Levando-se em consideração as variáveis institucionais, Lijpihart caracteriza duas lógicas diametralmente opostas: As democracias maioritárias, e as consensuais. A primeira valoriza o conflito político; a segunda, receosa dos efeitos desse método, prefere buscar acordos.
Os elementos constituintes das democracias maioritárias são: preponderância do executivo; sistema bipartidário; sistema eleitoral majoritário; pluralismo de grupos de interesse; sistema de governo unitário e centralizado; concentração do poder legislativo em uma assembleia de uma só câmara; constituição flexível; ausência de judicial review; e controle do banco central pelo executivo.
Já quanto ao modelo consensual, destacam-se: partilha do poder executivo, com a existência de grandes coligações; equilíbrio dos poderes executivo e legislativo; sistema multipartidário; representação proporcional; corporativismo dos grupos de interesse; federalismo e governo descentralizado; forte bicameralismo; constituição rígida; judicial review; e independência do banco central.
Cabe ressaltar que essa classificação revela incertezas e insuficiências, principalmente por se basear em muitos elementos. Assim, alguns sistemas políticos mudam de categoria com a mera alteração de determinado elemento significativo, como o sistema eleitoral, por exemplo. Assim, quanto mais significativos forem os elementos utilizados, mais úteis são as classificações pretendidas.
Evidentemente, podem existir casos em que a maioria que governa está sobredimensionada e casos em que o governo não chega a ser composto por uma maioria. Pode haver decisões adotadas por uma maioria relativa, e outras, tomadas por uma maioria qualificada. O que deve contar, contudo, é que a democracia se rege precisamente pela aceitabilidade e ela legitimidade do princípio do Governo da maioria.

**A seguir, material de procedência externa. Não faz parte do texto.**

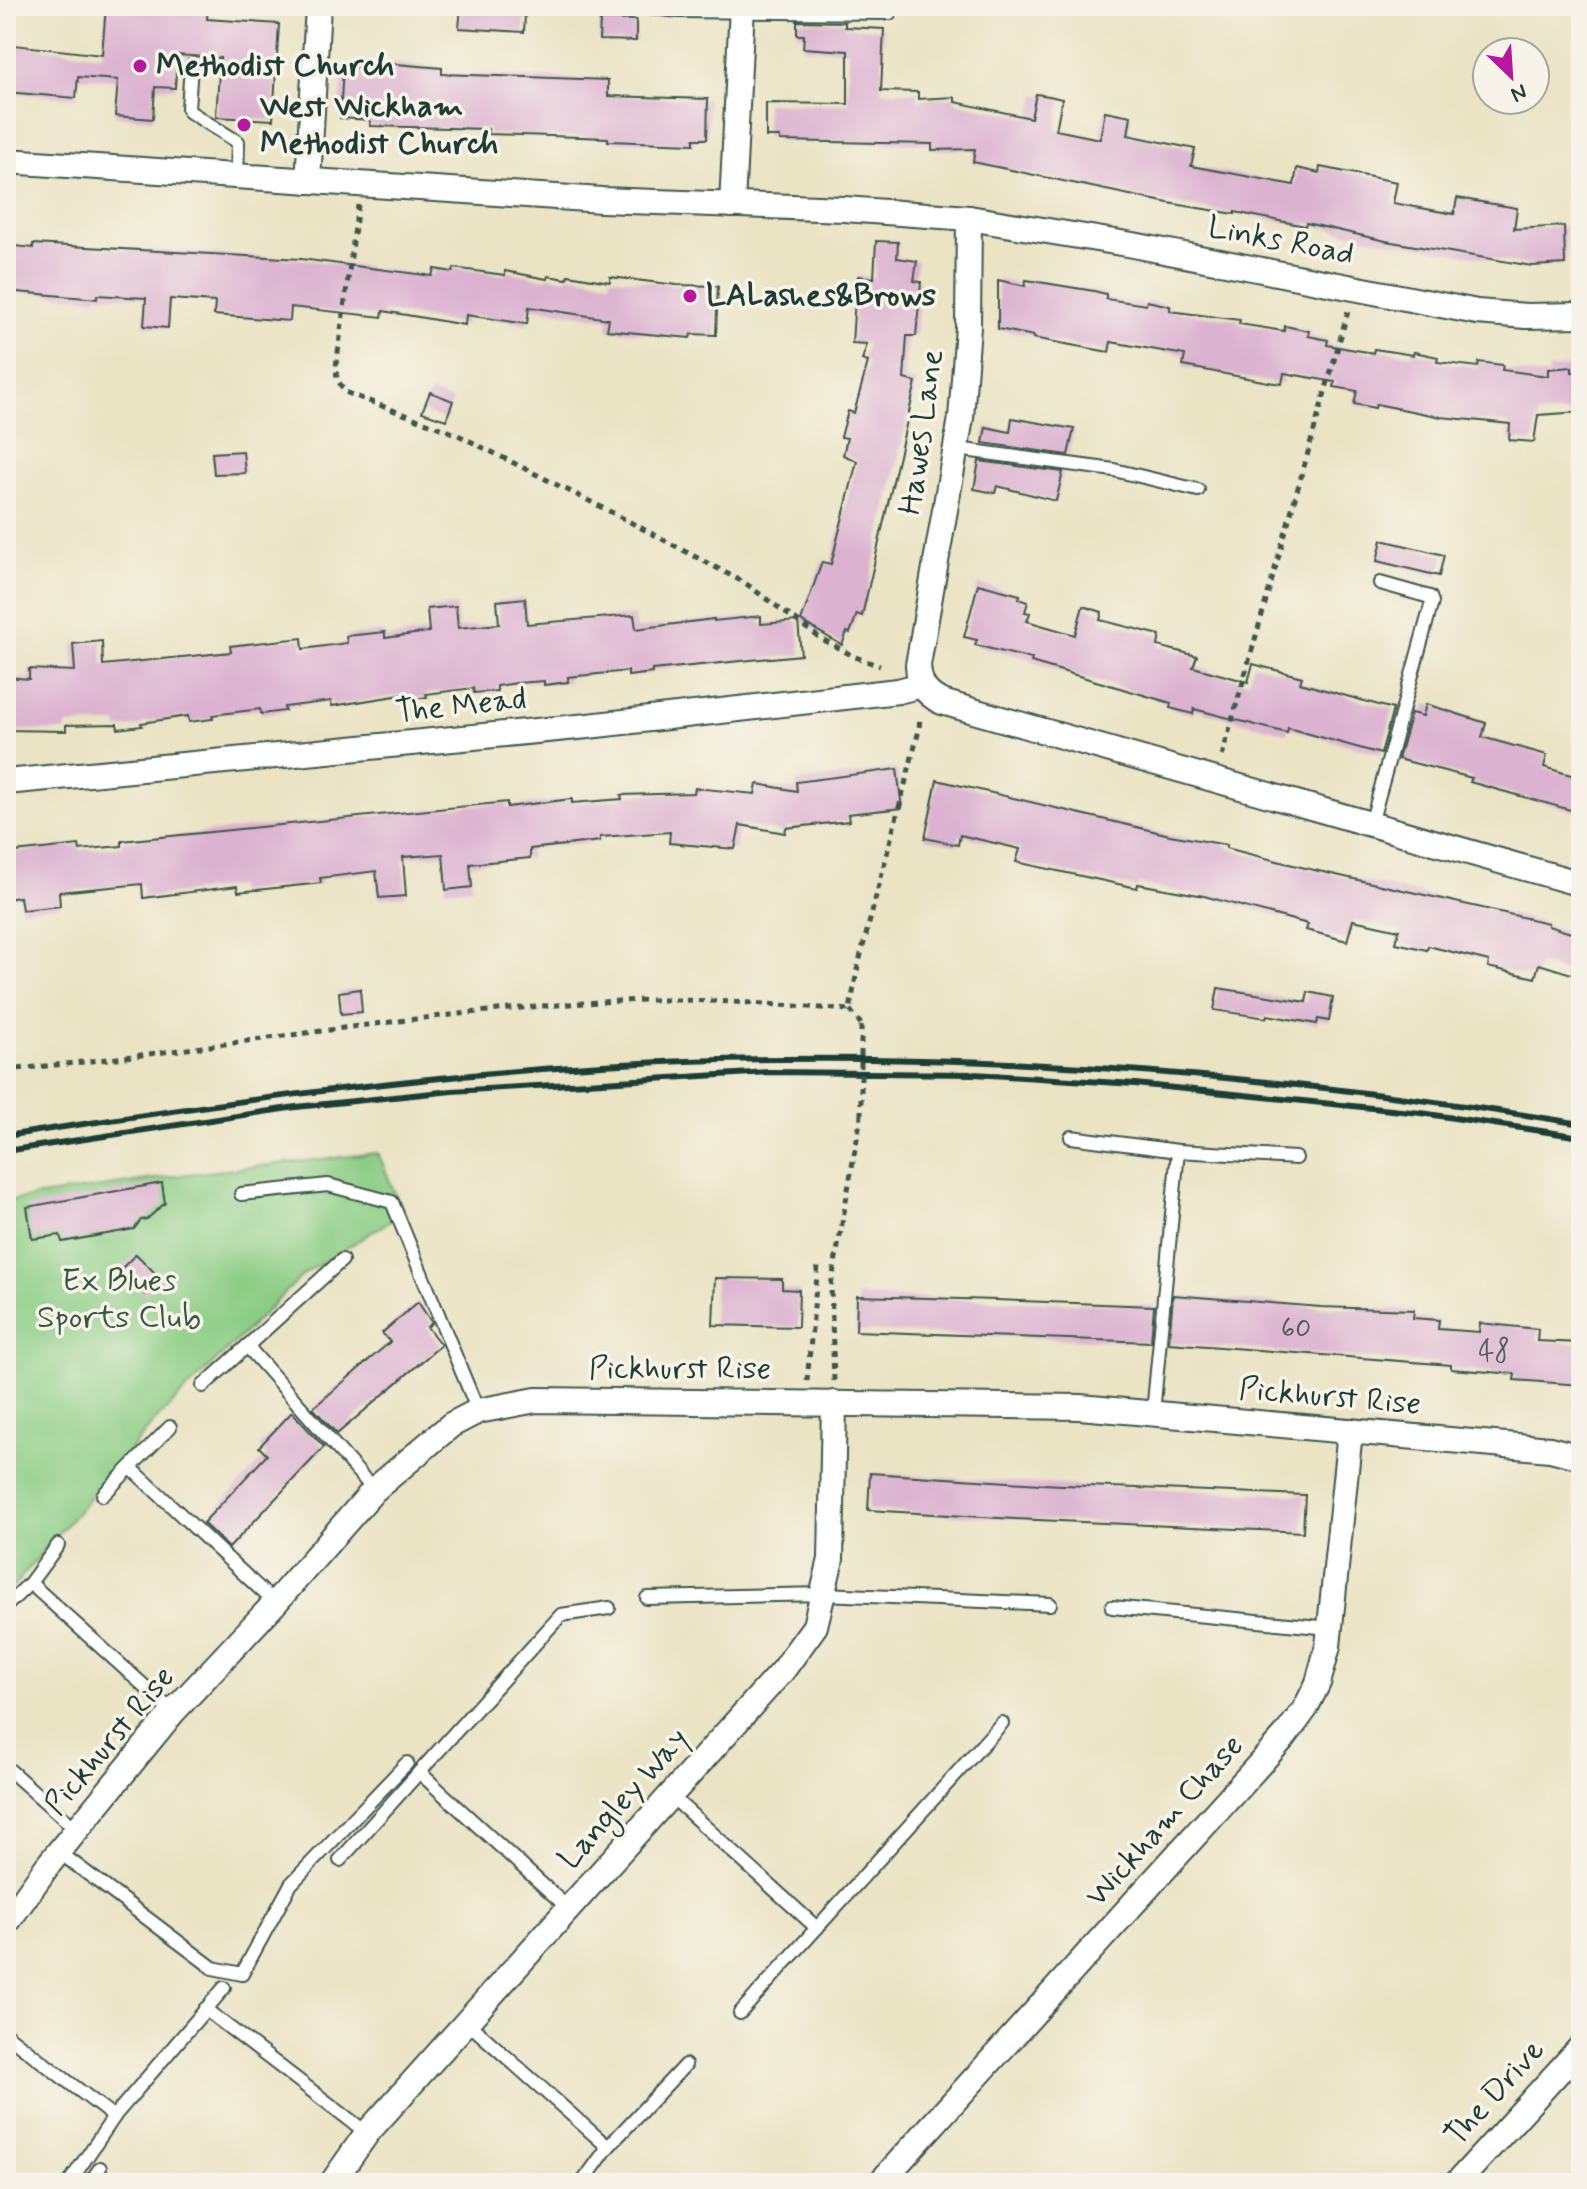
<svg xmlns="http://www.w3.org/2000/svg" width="1587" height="2189" font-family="Mynerve,sans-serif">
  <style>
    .green { fill: #8ccd85; stroke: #56855c; stroke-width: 2 }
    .building { fill: #dbb2d0 }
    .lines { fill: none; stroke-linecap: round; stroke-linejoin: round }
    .lane-casing { stroke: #3d564a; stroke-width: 16 }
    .street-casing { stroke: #3d564a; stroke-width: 28 }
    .path { stroke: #3d564a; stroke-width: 5; stroke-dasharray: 6 6; stroke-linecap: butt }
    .lane { stroke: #fff; stroke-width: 12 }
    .street { stroke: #fff; stroke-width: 24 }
    .rail { stroke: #1f3d34; stroke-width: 6 }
    .path-bridge { stroke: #3d564a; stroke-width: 5; stroke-dasharray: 6 6; stroke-linecap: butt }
    .poi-dot { fill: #b5179e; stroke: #f7f3e8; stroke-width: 3 }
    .labels { text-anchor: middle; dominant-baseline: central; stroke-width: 7; stroke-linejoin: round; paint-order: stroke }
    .number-label { font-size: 28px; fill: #4e5a5b }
    .poi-label { font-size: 32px; font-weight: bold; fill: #1f3d34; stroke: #f7f3e8; text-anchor: start }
    .street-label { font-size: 32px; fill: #1f3d34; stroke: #f7f3e8 }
    .park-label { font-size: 32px; fill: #355a44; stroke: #f7f3e8 }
  </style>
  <rect width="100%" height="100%" fill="#f7f3e8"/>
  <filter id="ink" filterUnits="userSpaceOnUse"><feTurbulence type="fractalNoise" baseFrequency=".0125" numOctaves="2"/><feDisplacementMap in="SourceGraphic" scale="16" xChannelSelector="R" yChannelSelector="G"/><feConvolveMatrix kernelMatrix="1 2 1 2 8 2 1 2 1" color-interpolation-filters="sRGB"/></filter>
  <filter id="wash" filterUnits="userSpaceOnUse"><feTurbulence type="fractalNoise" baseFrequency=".006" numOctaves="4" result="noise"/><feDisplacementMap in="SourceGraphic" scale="32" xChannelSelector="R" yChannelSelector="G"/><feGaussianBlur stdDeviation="1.8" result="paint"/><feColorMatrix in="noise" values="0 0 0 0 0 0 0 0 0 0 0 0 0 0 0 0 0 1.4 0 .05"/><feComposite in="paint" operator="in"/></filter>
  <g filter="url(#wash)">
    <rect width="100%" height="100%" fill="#eae3c4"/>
    <polygon class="green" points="378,1153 403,1213 304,1274 154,1422 6,1595 6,1201 189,1174"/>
    <g id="blocks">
      <g class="building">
        <polygon points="106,6 208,6 207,19 279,24 273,120 216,117 220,58 177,55 175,88 155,87 153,119 115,116 118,80 78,77 76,98 6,92 6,44 102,55"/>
        <polygon points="461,7 525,14 524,32 459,28"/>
        <polygon points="600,19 636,20 636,41 599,40"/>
        <polygon points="797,21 845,22 845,27 884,29 881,91 918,92 918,99 955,97 955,102 1031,118 1036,94 1049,96 1062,99 1056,130 1100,139 1105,111 1131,116 1128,135 1195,149 1191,166 1294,185 1297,168 1319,173 1320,167 1397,182 1393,203 1454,214 1457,198 1517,208 1514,229 1564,226 1565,264 1532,266 1386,241 1306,223 1305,226 1235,212 1235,214 1168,203 973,162 975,149 932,150 932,144 780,141 780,137 766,137 766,103 848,104 848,51 803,48 804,35 797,35"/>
        <polygon points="384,63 442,68 442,74 608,80 608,96 708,99 707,139 694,139 694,144 608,141 608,138 488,134 488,129 370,126 370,120 340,118 343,67 384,69"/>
        <polygon points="876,241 898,242 897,258 917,261 914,281 921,282 916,336 907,336 904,379 916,382 862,616 857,614 850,633 847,632 842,645 801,621 822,562 831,564 857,461 843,455 847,438 841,437 848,411 854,413 868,362 862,360 867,344 852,343 855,298 858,276 874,278"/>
        <polygon points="33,244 301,259 432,276 434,269 453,272 454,268 505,275 505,271 547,279 548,276 567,279 568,275 610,282 610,277 677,285 718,286 716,335 691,334 690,338 607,330 609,319 529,307 527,324 466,315 465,325 383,311 382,317 291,307 290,321 214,315 215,302 170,299 168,328 144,326 146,298 97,295 97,299 6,291 6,245 33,248"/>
        <polygon points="998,280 1025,286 1026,280 1094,291 1106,294 1106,299 1146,305 1147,301 1170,306 1170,311 1240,320 1239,324 1284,331 1285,326 1309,331 1308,336 1328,340 1327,345 1373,353 1374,349 1413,355 1414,352 1438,357 1437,362 1478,367 1479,362 1503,365 1502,370 1548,376 1548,369 1572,367 1572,372 1581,372 1581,412 1538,415 1534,442 1509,440 1510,424 1441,417 1376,404 1375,408 1354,404 1357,391 1334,387 1335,382 1284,373 1282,384 1268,382 1183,366 1185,355 1111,342 1109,352 1033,338 1034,336 998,329"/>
        <polygon points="430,392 453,401 446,420 422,412"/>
        <polygon points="1012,418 1074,429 1068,455 983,443 986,427 1010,432"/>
        <polygon points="243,451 245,473 214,474 212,453"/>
        <polygon points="979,461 1063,472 1056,501 997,486 995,493 974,489"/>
        <polygon points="1382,540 1444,555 1439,576 1377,561"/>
        <polygon points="978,584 1020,595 1019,599 1028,602 1025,612 1030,613 1027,621 1075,635 1083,606 1102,612 1100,620 1160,635 1158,646 1197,656 1193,667 1248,682 1253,664 1302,677 1300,683 1393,709 1381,754 1288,728 1287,733 1194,709 1193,714 1170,708 1171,703 1031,662 1032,659 975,645 977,640 964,637"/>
        <polygon points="525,598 527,624 634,615 636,629 714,619 714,621 761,616 761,624 798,621 801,655 652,670 652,673 628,676 628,671 568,677 568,682 544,685 544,681 517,683 497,686 497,691 486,692 474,693 473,688 426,694 427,697 415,699 403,700 402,695 332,706 331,701 284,707 285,711 261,714 260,709 212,715 213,719 189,722 188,716 141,723 142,726 118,729 117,724 66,725 66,731 6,730 6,677 29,679 29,669 75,671 73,644 102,641 103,665 231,652 230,646 302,638 303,649 347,643 346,636 385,632 385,638 429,632 427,609 456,606 458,628 499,624 497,601"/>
        <polygon points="1426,704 1486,723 1482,737 1547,755 1544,767 1581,778 1581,813 1470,782 1472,778 1398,759 1411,713 1423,716"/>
        <polygon points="897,769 902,808 848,814 849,821 786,828 785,833 740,825 735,849 669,843 670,832 600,837 600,841 530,849 530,858 470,864 472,887 446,890 443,854 403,857 406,896 379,898 376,871 320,878 321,883 238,892 237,886 143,898 142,884 59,892 60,906 22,910 20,897 6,899 6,853 79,845 80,850 99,848 122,846 122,841 507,802 507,807 572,799 572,803 622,799 621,795 694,793 695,788 755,794 757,784 797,791 796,782"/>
        <polygon points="937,780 1170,835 1227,845 1226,848 1301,867 1548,923 1548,926 1581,936 1581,977 1539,964 1535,978 1488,967 1489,961 1428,946 1427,950 1396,943 1399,930 1353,920 1347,941 1306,930 1308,924 1204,896 1138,884 1137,888 1016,862 1020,849 960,835 958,845 925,838"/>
        <polygon points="1218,988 1306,1002 1308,992 1333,997 1329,1021 1318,1019 1317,1024 1267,1015 1266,1018 1214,1010"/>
        <polygon points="360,989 362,1012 341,1014 339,992"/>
        <polygon points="162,1183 165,1203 147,1219 141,1220 134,1229 62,1242 60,1235 32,1239 27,1207"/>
        <polygon points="136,1254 161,1279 145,1295 120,1270"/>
        <polygon points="715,1278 782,1279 782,1289 799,1290 798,1327 713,1325"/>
        <polygon points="1173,1295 1321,1307 1414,1310 1413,1318 1439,1320 1438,1329 1479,1332 1480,1323 1538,1329 1537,1341 1581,1343 1581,1385 1514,1380 1515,1374 1451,1369 1451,1365 1169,1343"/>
        <polygon points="857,1296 997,1300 1154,1306 1151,1342 856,1331"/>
        <polygon points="418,1302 432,1323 427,1327 441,1345 337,1434 313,1408 390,1342 382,1333"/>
        <polygon points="292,1412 324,1447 229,1548 203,1523 267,1455 259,1447"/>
        <polygon points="870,1473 1040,1484 1305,1495 1303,1532 1015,1519 868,1510"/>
      </g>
    </g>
  </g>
  <g filter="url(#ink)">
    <use href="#blocks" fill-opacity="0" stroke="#3d564a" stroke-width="2"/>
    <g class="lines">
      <defs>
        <g id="lane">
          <polyline points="630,6 680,11 890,13"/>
          <polyline points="191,66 188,108 190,112 238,142 237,177"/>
          <polyline points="957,449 1114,470 1198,490"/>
          <polyline points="1371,824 1432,602 1430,597 1380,583"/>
          <polyline points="1071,1137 1178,1151 1296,1158"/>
          <polyline points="241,1194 328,1185 392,1202 478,1411"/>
          <polyline points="247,1346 374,1490"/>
          <polyline points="203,1386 342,1260"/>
          <polyline points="1153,1413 1178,1151"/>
          <polyline points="131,1468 275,1603"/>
          <polyline points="103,1495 170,1427"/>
          <polyline points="30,1583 173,1712"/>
          <polyline points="647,1598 824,1594 1050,1604"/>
          <polyline points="6,1606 30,1583 58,1545"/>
          <polyline points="1112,1607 1330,1628"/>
          <polyline points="6,1767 77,1830"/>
          <polyline points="419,1772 569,1909"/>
          <polyline points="670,1795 817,1928"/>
          <polyline points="59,1852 213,1968 242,1974 291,1884 407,1763"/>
          <polyline points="340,1860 561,1615 609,1608"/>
          <polyline points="205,2009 367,2133"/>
          <polyline points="740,2013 1002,1723"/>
          <polyline points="467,2022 608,2147"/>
          <polyline points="6,2034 114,2117"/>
          <polyline points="69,2183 116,2114 224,1988"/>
          <polyline points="90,2183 100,2168"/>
          <polyline points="582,2183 608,2147 685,2065"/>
        </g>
        <g id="street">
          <path d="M6 161 602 200 844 209 969 218 968 327 961 418 918 665C919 684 925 694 942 702L1581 884"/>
          <polyline points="308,181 318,6"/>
          <polyline points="732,205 742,6"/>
          <polyline points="969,218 1133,245 1477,312 1526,316 1581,315"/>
          <polyline points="6,782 588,726 898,691 922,685"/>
          <polyline points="6,1924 48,1865 173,1712 275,1603 374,1490 451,1425 478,1411 536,1400 1080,1407 1550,1449 1581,1457"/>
          <polyline points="332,2183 367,2133 783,1670 815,1626 831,1559 834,1403"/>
          <polyline points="880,2183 1285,1736 1305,1709 1318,1683 1328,1646 1350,1431"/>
          <polyline points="1457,2183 1581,2047"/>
        </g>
      </defs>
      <use href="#lane" class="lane-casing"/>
      <use href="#street" class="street-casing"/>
      <g class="path">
        <polyline points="358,205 336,367 337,379 345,392 456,434 613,513 745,583 820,638 855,657 880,666"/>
        <polyline points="1222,756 1348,311"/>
        <polyline points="850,1010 861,1024"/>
        <path d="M6 1070C211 1051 414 1011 620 1001 697 997 774 1005 850 1010L857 970 919 730 920 716"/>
        <polyline points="807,1381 818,1265"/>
        <polyline points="834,1381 831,1286 861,1116"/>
      </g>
      <use href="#lane" class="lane"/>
      <use href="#street" class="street"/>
      <g class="rail">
        <path d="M6 1136C231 1101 457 1069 686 1061 986 1051 1285 1075 1581 1124"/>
        <polyline points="6,1151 296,1107 452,1091 769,1072 973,1074 1135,1084 1421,1113 1581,1137"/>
      </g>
      <polyline class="path-bridge" points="861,1116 861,1024"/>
    </g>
  </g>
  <g class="poi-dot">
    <circle cx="140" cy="66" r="8"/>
    <circle cx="244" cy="125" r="8"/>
    <circle cx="690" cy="296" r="8"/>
  </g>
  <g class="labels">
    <g class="number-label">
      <text x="1296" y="1329">60</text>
      <text x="1494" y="1352">48</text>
    </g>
    <g class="poi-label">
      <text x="156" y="66">Methodist Church</text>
      <text x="260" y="107">West Wickham<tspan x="260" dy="37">Methodist Church</tspan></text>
      <text x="706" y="296">LALashes&amp;Brows</text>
    </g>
    <g class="street-label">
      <text transform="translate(1281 241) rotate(11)">Links Road</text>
      <text transform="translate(922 432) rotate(-82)">Hawes Lane</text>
      <text transform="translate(461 706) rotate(-6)">The Mead</text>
      <text x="680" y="1369">Pickhurst Rise</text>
      <text transform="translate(1330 1397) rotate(5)">Pickhurst Rise</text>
      <text transform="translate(110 1741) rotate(-50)">Pickhurst Rise</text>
      <text transform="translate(624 1799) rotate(-48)">Langley Way</text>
      <text transform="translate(1165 1821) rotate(-48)">Wickham Chase</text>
      <text transform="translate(1495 2093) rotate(-48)">The Drive</text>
    </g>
    <g class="park-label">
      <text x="119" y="1281">Ex Blues<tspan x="119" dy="37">Sports Club</tspan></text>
    </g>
  </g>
  <rect width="1587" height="2189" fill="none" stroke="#f7f3e8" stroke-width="32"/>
  <g transform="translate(1511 76) rotate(155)"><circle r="38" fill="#f7f3e8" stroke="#a1aaa0" stroke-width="2"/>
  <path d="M0-6L14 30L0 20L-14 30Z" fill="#b5179e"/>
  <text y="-12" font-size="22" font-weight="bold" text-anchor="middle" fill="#1f3d34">N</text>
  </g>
</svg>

Por fim, o futuro da democracia enxerga suas bases no descrédito conferido às possibilidades alternativas de governo, como o viés totalitário. Fato é que a vertente democrática não conseguiu cumprir inúmeras promessas, tais quais tornar-se uma sociedade de iguais, sem corpos intermediários; eliminar os interesses organizados e particulares que se opõem aos da generalidade, consubstanciados na representação política; acabar com as oligarquias; estender-se aos aparelhos burocrático administrativo e militar do Estado e às empresas; destruir os chamados poderes invisíveis; e elevar o nível de educação política dos cidadãos.